There is something truly ugly about a person who would use the fate of hungry children, those who can not find work, and those less fortunate than themselves, to further their own and their party’s political ambitions.
Ugly is as ugly does.
Hilarious!
“You can’t really understand and fix a problem unless you have some reference points to measure progress against.”
Funny.
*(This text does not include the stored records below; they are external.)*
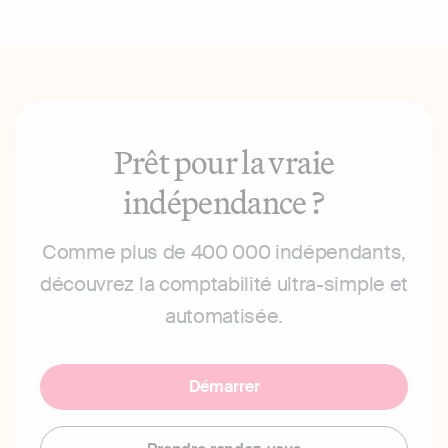
Prêt pour la vraie
indépendance ?
Comme plus de 400 000 indépendants,
découvrez la comptabilité ultra-simple et
automatisée.
Démarrer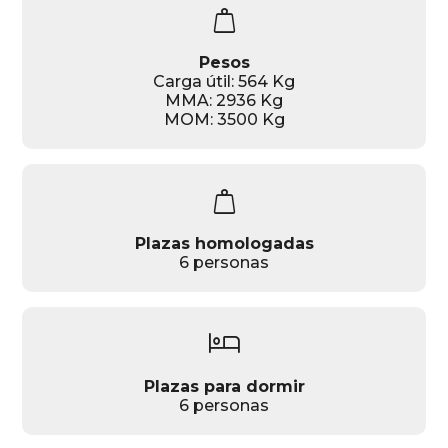
weight
Pesos
Carga útil: 564 Kg
MMA: 2936 Kg
MOM: 3500 Kg
weight
Plazas homologadas
6 personas
hotel
Plazas para dormir
6 personas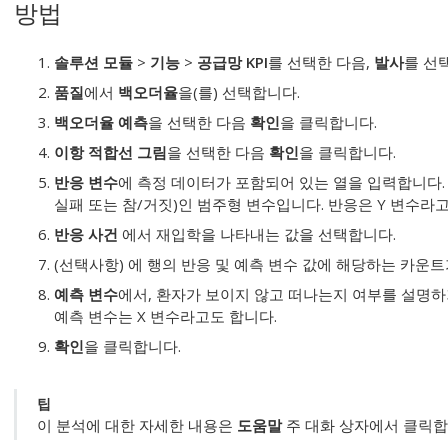
방법
솔루션 모듈
>
기능
>
공급망 KPI
를 선택한 다음,
발사
를 선
품질
에서
백오더율
을(를) 선택합니다.
백오더율 예측
을 선택한 다음
확인
을 클릭합니다.
이항 적합선 그림
을 선택한 다음
확인
을 클릭합니다.
반응 변수
에 측정 데이터가 포함되어 있는 열을 입력합니다.
실패 또는 참/거짓)인 범주형 변수입니다. 반응은 Y 변수라고
반응 사건
에서 재입학을 나타내는 값을 선택합니다.
(선택사항) 에 행의 반응 및 예측 변수 값에 해당하는 카운
예측 변수
에서, 환자가 보이지 않고 떠나는지 여부를 설명하
예측 변수는 X 변수라고도 합니다.
확인
을 클릭합니다.
팁
이 분석에 대한 자세한 내용은
도움말
주 대화 상자에서 클릭합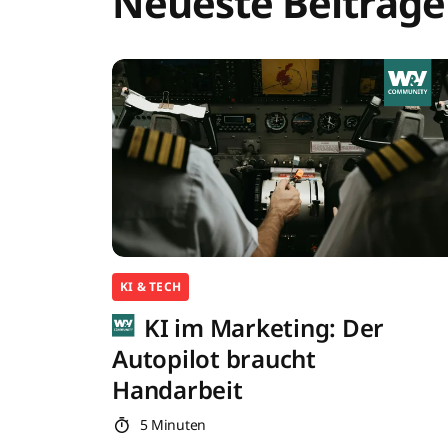
Neueste Beiträge
KI & TECH
KI im Marketing: Der
Autopilot braucht
Handarbeit
5 Minuten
This is a site that cries about National Standards. .
Hypocrisy.
Yes, there are reasons for that.
1.) National Standards aren’t national and so can’t be used to compare schools
2.) The encourage teaching to the test resulting in people who’ve passed the tests but are still completely fucken ignorant
3.) They fail to achieve what NACT say that they’re supposed to achieve which is better education (see 2)
4.) Our education system is already better than the countries that tried a National Standards approach and we really don’t see why we’d want to copy educational systems that have proved to be worse than the ones we already use
How do you teach to the test with National Standards…they are not a test?
Bag features Bennett comes from the Margaret Thatcher school of charm, she won’t be forgotten by a number of us when her hour on the parliamentary stage is over.